- What is needed -
Each line of the material below is to be written out exactly. Leave out any picture.

[Start of Attachment]

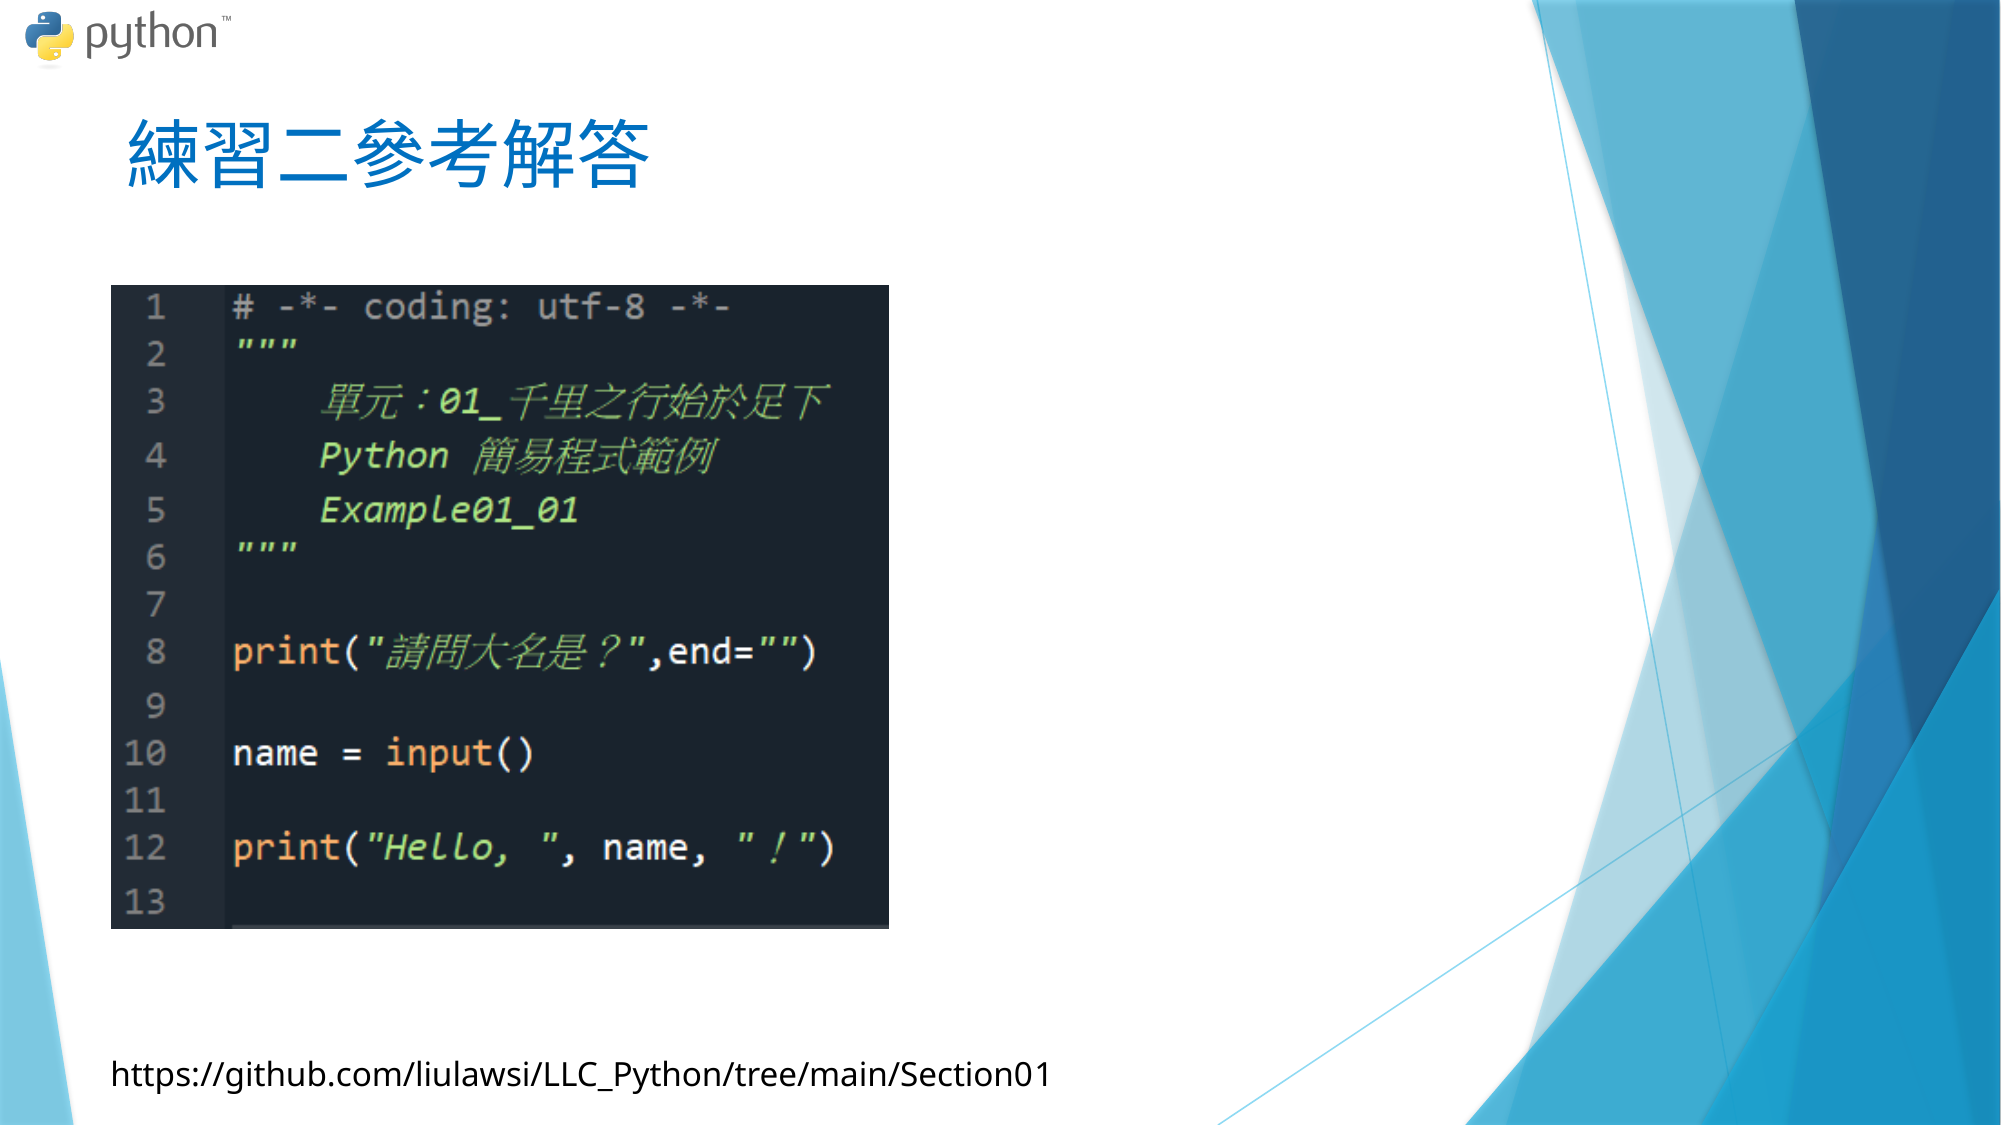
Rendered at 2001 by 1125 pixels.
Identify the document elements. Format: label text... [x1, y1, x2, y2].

picture [110, 284, 890, 929]
title 練習二參考解答 [111, 99, 1522, 317]
picture [23, 9, 233, 71]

[End of Attachment]

- Result of the task -
Rendered at 2001 by 1125 pixels.
Identify the document elements. Format: label text... [x1, y1, x2, y2].

picture [110, 284, 890, 929]
title 練習二參考解答 [111, 99, 1522, 317]
picture [23, 9, 233, 71]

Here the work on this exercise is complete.